Holocaust survivors mark 80 years since mass Paris roundup
The Hindu
French President Emmanuel Macron has decried his Nazi-collaborator predecessors and vigorously vowed to stamp out Holocaust denial
French President Emmanuel Macron decried his Nazi-collaborator predecessors and rising antisemitism, vigorously vowing to stamp out Holocaust denial as he paid homage on July 17 to thousands of French children sent to death camps 80 years ago for one reason alone: because they were Jewish.
Family by family, house by house, French police rounded up 13,000 people on two terrifying days in July 1942, wresting children from their mothers' arms and dispatching everyone to Nazi death camps. France honored those victims this weekend, as it tries to keep their memory alive.

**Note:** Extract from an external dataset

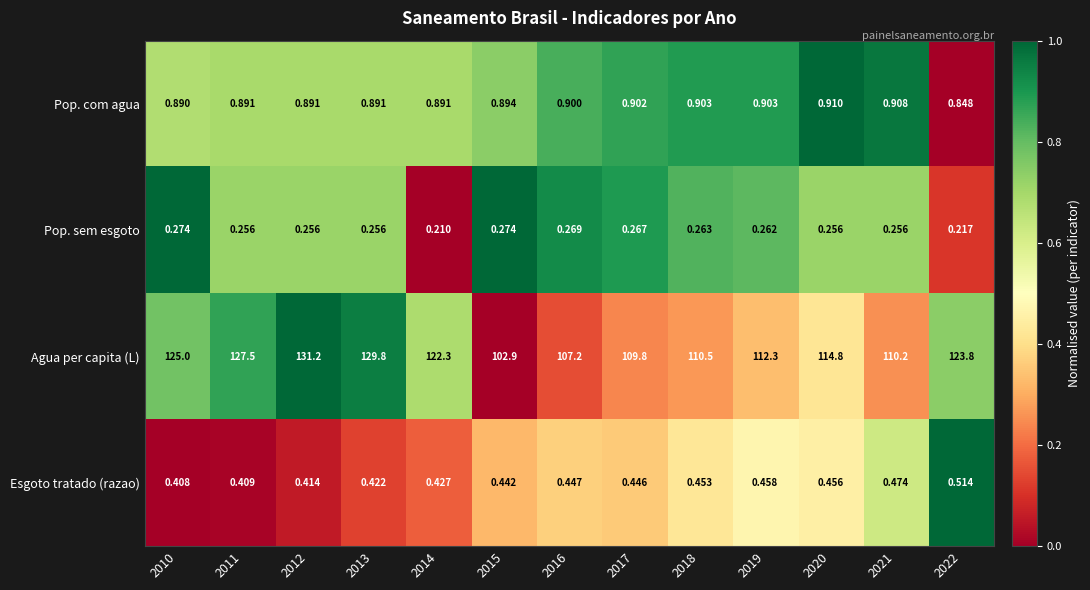

At 2012, list the series in order from smallest to largest.

Pop. sem esgoto, Esgoto tratado (razao), Pop. com agua, Agua per capita (L)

For the dwindling number of survivors of France's wartime crimes, a series of commemoration ceremonies Sunday were especially important. At a time of rising antisemitism and far-right discourse sugarcoating France’s role in the Holocaust, they worry that history's lessons are being forgotten.

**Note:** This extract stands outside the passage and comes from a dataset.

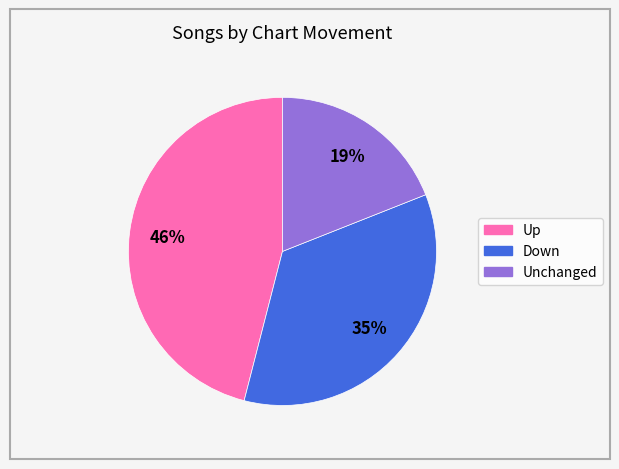

Between Down and Unchanged, which is larger?

Down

A week of ceremonies marking 80 years since the Vel d’Hiv police roundup on July 16-17, 1942 culminated Sunday with an event led by Mr. Macron, who pledged that wouldn't happen ever again.
“We will continue to teach against ignorance. We will continue to cry out against indifference," Mr. Macron said. "And we will fight, I promise you, at every dawn, because France's story is written by a combat of resistance and justice that will never be extinguished."
He denounced former French leaders for their roles in the Holocaust and the Vel d'Hiv raids, among the most shameful acts undertaken by France during World War II.
Over those two days, police herded 13,152 people — including 4,115 children — into the Winter Velodrome of Paris, known as the Vel d’Hiv, before they were sent on to Nazi camps. It was the biggest such roundup in Western Europe. The children were separated from their families; very few survived.